Lemon must be added, a lot of it, because it makes the strawberries taste strawberry-er, their strawberry-est. I also add a tiny pinch of salt for this purpose, and the tiniest nugget of butter at the end which helps dissolve the jam scum, and means that you are left with lovely clear liquid.


In general jam must never be overcooked and solid - beware the bounce-back of a finger pressed on the surface. For me jam must be on the loose side, tasting more of fruit than of sugar. I also don't sterilise my jars because a) I hate doing it and b) I keep my jam in the fridge and eat it while its good and fresh, and even without sterilisation it doesn't go mouldy like this for up to 6 months, and I've always finished it long before then. The reality is jam should be so good you physically can't keep it for the whole year, and you spend six months gorging hedonistically and then six months eagerly anticipating the next batch. I'm all or nothing like that. If you eat jam less greedily than me and wish to keep it longer, then by all means sterilise your jars.
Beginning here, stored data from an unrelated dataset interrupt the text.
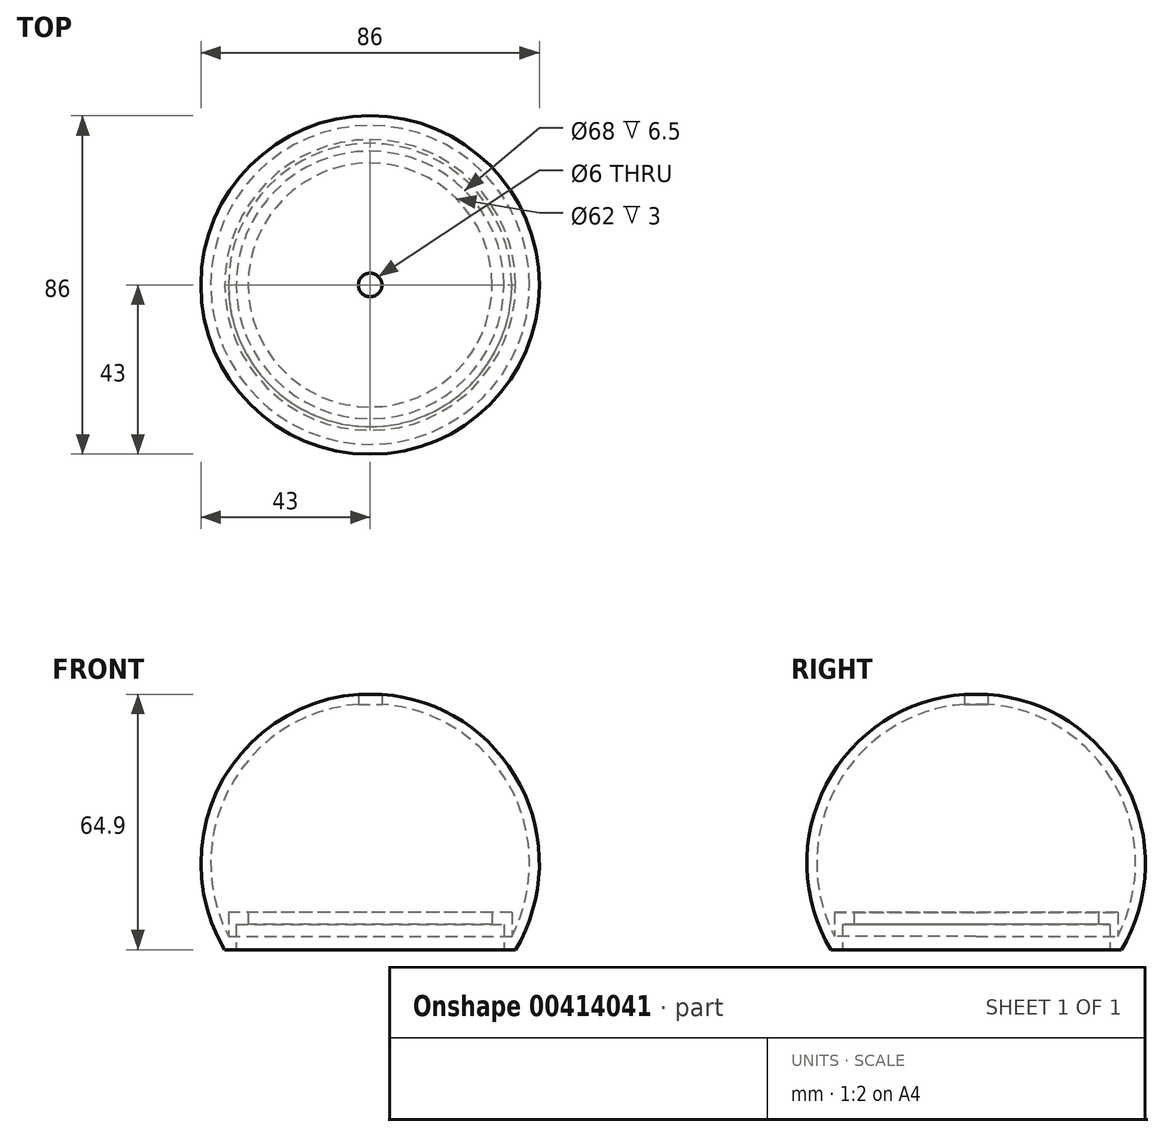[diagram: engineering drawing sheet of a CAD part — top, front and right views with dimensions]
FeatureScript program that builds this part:
annotation { "Feature Type Name" : "Feature", "Feature Type Description" : "" }
export const myFeature = defineFeature(function(context is Context, id is Id, definition is map)
    precondition{}
    {
        {
            var Q0;
            Q0=qCreatedBy(makeId("Front.planeOp"),FACE);
            var sketch = newSketch(context, id + "F0", { "sketchPlane" : qUnion([Q0])});
            skArc(sketch, "E0", {"start": v(0, 65) * mm, "mid": v(-37.38, 43.25) * mm, "end": v(-36.95, 0) * mm});
            skLineSegment(sketch, "E1", {"start": v(0, -45.76) * mm, "end": v(0, 86.4) * mm, "construction": true});
            skLineSegment(sketch, "E2", {"start": v(35.1, 0) * mm, "end": v(-50.8, 0) * mm});
            skLineSegment(sketch, "E3", {"start": v(0, 65) * mm, "end": v(0, 0) * mm});
            skSolve(sketch);
        }
        {
            var Q0;
            Q0 = qSketchRegion(id + "F0", true);
            var Q1;
            Q1=sQuery(id+"F0.wireOp",EDGE,"E1");
            revolve(context, id + "F1", {"entities" : qUnion([Q0]), "axis" : qUnion([Q1]), "revolveType" : RevolveType.FULL});
        }
        {
            var Q0;
            Q0=makeQuery(id+"F1.opRevolve","SWEPT_FACE",FACE,{"disambiguationData":[OSD([sQuery(id+"F0.wireOp",EDGE,"E0")])]});
            var Q1;
            Q1=makeQuery(id+"F1.opRevolve","SWEPT_BODY",BODY,{"disambiguationData":[OSD([sQuery(id+"F0.wireOp",EDGE,"E0"),sQuery(id+"F0.wireOp",EDGE,"E2"),sQuery(id+"F0.wireOp",EDGE,"E3")])]});
            shell(context, id + "F2", {"isHollow" : true, "entities" : qUnion([Q0]), "parts" : qUnion([Q1]), "thickness" : 2.5 * mm});
        }
        {
            var Q0;
            Q0=makeQuery(id+"F1.opRevolve","SWEPT_FACE",FACE,{"disambiguationData":[OSD([sQuery(id+"F0.wireOp",EDGE,"E2")])]});
            var sketch = newSketch(context, id + "F3", { "sketchPlane" : qUnion([Q0])});
            skCircle(sketch, "E4", {"center": v(0, 0) * mm, "radius": 34 * mm});
            skSolve(sketch);
        }
        {
            var Q0;
            Q0 = qSketchRegion(id + "F3", true);
            extrude(context, id + "F4", {"entities" : qUnion([Q0]), "operationType" : NewBodyOperationType.REMOVE, "oppositeDirection" : true, "depth" : 4.2 * mm});
        }
        {
            var Q0;
            Q0=qCreatedBy(makeId("Top.planeOp"),FACE);
            cPlane(context, id + "F5", {"entities" : qUnion([Q0]), "cplaneType" : CPlaneType.OFFSET, "offset" : 52 * mm, "width" : 150 * mm, "height" : 150 * mm});
        }
        {
            var Q0;
            Q0=qCreatedBy(id+"F5.planeOp",FACE);
            var sketch = newSketch(context, id + "F6", { "sketchPlane" : qUnion([Q0])});
            skCircle(sketch, "E5", {"center": v(0, 0) * mm, "radius": 3 * mm});
            skSolve(sketch);
        }
        {
            var Q0;
            Q0 = qSketchRegion(id + "F6", true);
            extrude(context, id + "F7", {"entities" : qUnion([Q0]), "operationType" : NewBodyOperationType.REMOVE, "depth" : 14 * mm});
        }
        {
            var Q0;
            Q0=makeQuery(id+"F2.opShell","OFFSET_FACE",FACE,{"disambiguationData":[OSD([sQuery(id+"F0.wireOp",EDGE,"E2")])]});
            var sketch = newSketch(context, id + "F8", { "sketchPlane" : qUnion([Q0])});
            skCircle(sketch, "E6.0", {"center": v(0, 0) * mm, "radius": 34 * mm});
            skCircle(sketch, "E7.0", {"center": v(0, 0) * mm, "radius": 36 * mm});
            skSolve(sketch);
        }
        {
            var Q0;
            Q0 = qSketchRegion(id + "F8", true);
            extrude(context, id + "F9", {"entities" : qUnion([Q0]), "operationType" : NewBodyOperationType.ADD, "depth" : 4 * mm});
        }
        {
            var Q0;
            Q0=makeQuery(id+"F9.opExtrude","CAP_FACE",FACE,{"disambiguationData":[OSD([sQuery(id+"F8.wireOp",EDGE,"E6.0"),sQuery(id+"F8.wireOp",EDGE,"E7.0")])],"isStart":false});
            var sketch = newSketch(context, id + "F10", { "sketchPlane" : qUnion([Q0])});
            skCircle(sketch, "E8.0", {"center": v(0, 0) * mm, "radius": 36 * mm});
            skCircle(sketch, "E9.0", {"center": v(0, 0) * mm, "radius": 31 * mm});
            skSolve(sketch);
        }
        {
            var Q0;
            Q0 = qSketchRegion(id + "F10", true);
            extrude(context, id + "F11", {"entities" : qUnion([Q0]), "operationType" : NewBodyOperationType.ADD, "depth" : 3 * mm});
        }
    });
Makes 6 jars (5 to keep, one to gift to a Very Special Person)


1.2 kg best strawberries

800g sugar (caster or granulated)

2 lemons

pinch salt

tiny nut of butter (literally hazelnut size)


The night before you want to make your jam wash, hull and halve your strawberries and place them in a large bowl. Pour over the sugar, cut the lemons into quarters (removing any pips) and squeeze them over the fruit and then drop them in the bowl too. Stir the whole lot a few times and then cover and leave to macerate.
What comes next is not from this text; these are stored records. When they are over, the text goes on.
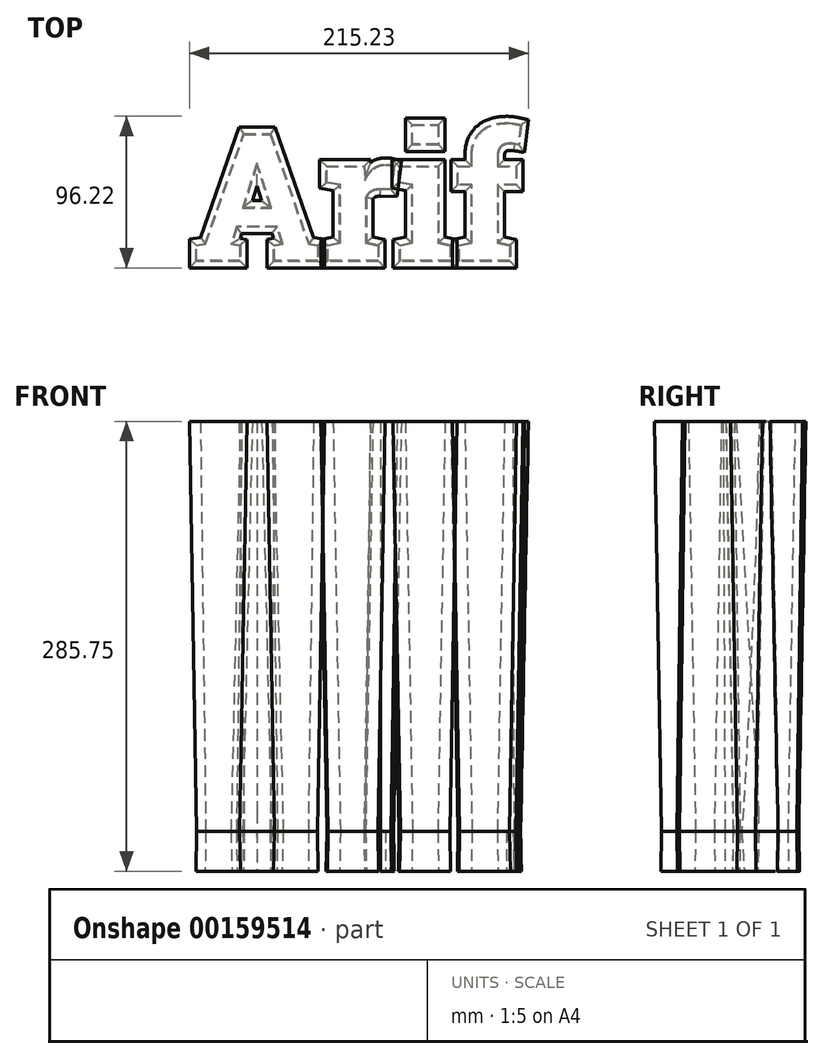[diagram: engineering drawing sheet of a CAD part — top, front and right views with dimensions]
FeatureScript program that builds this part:
annotation { "Feature Type Name" : "Feature", "Feature Type Description" : "" }
export const myFeature = defineFeature(function(context is Context, id is Id, definition is map)
    precondition{}
    {
        {
            var Q0;
            Q0=qCreatedBy(makeId("Top.planeOp"),FACE);
            var sketch = newSketch(context, id + "F0", { "sketchPlane" : qUnion([Q0])});
            skText(sketch, "E0", { "text": " Arif", "fontName": "RobotoSlab-Bold.ttf"});
            const initialGuessF0  = {"E0": [-0.01434, -0.0644, 1, 0, 0.08126]};
            skSetInitialGuess(sketch, initialGuessF0);
            skSolve(sketch);
        }
        {
            var Q0;
            Q0 = qSketchRegion(id + "F0", true);
            extrude(context, id + "F1", {"entities" : qUnion([Q0]), "depth" : 260.35 * mm, "hasDraft" : true, "draftAngle" : 1 * degree, "hasSecondDirection" : true, "secondDirectionOppositeDirection" : true, "secondDirectionDepth" : 25.4 * mm, "hasSecondDirectionDraft" : true, "secondDirectionDraftAngle" : 1 * degree});
        }
    });
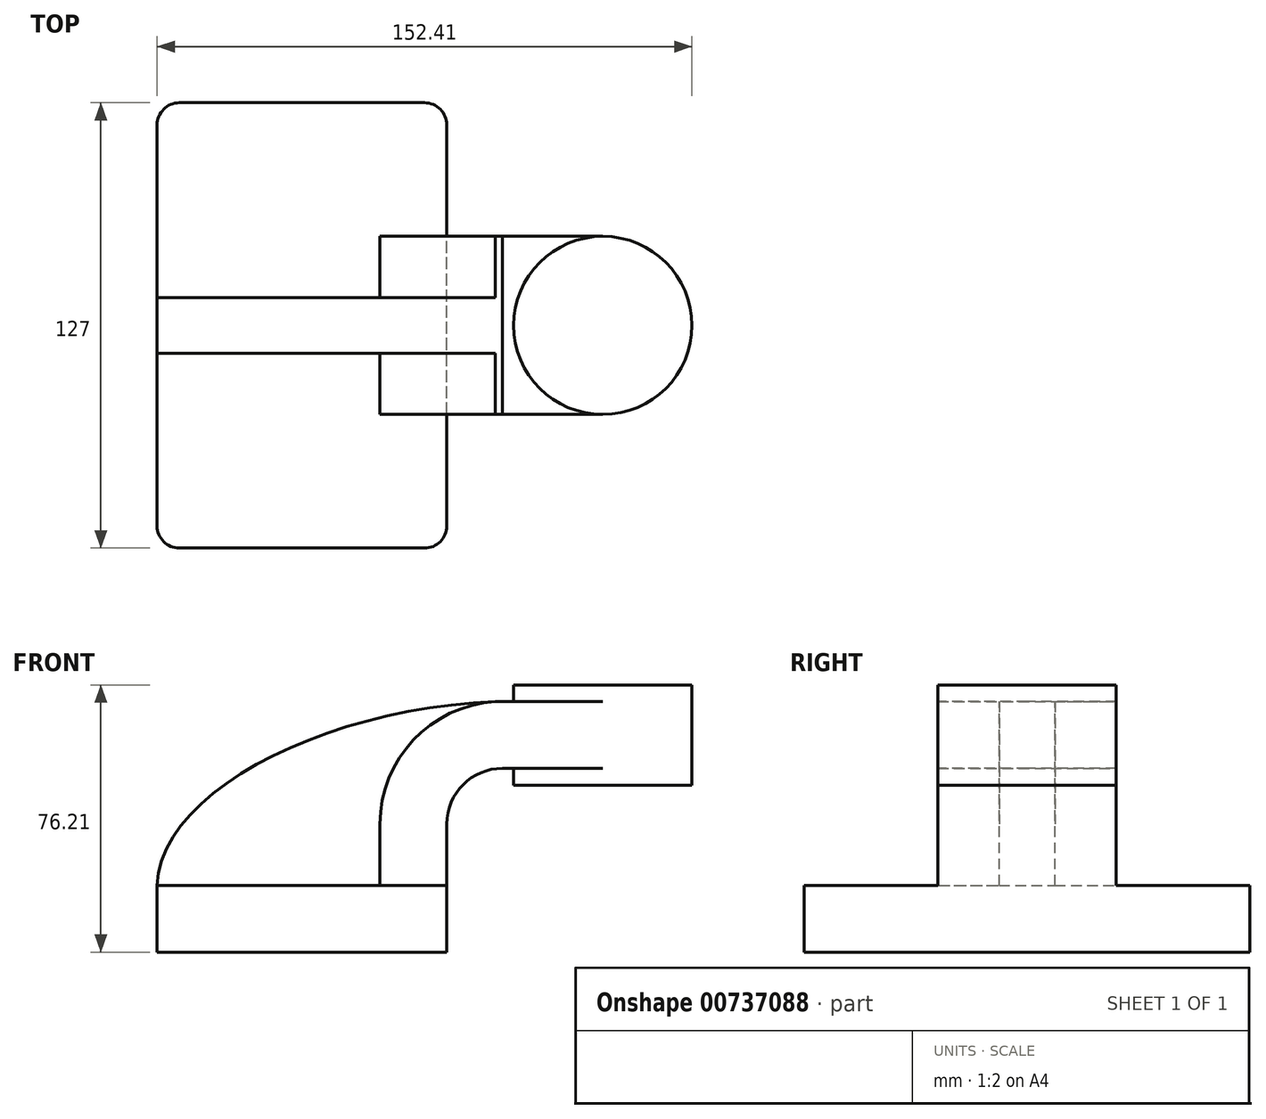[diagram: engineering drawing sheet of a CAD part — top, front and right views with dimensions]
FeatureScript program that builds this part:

The next day, put your jars through the dishwasher on the hottest setting, or wash them in hot soapy water if you don't have a dishwasher. Place two small saucers in the fridge.


Remove the lemons from the bowl of strawberries and discard them. Pour the fruit and the syrup into your jam pan (or large saucepan) and bring to the boil. Simmer for 10 minutes. Take a little of the jam and dribble it onto one of the cold saucers. Wait a few seconds and then push it with your finger. If wrinkles appear on the surface of the jam then your jam is ready to pot. If not, cook for a few minutes longer. Add the nut of butter and the pinch of salt and stir gently to dissolve the scum. Ladle into your prepared jars and seal.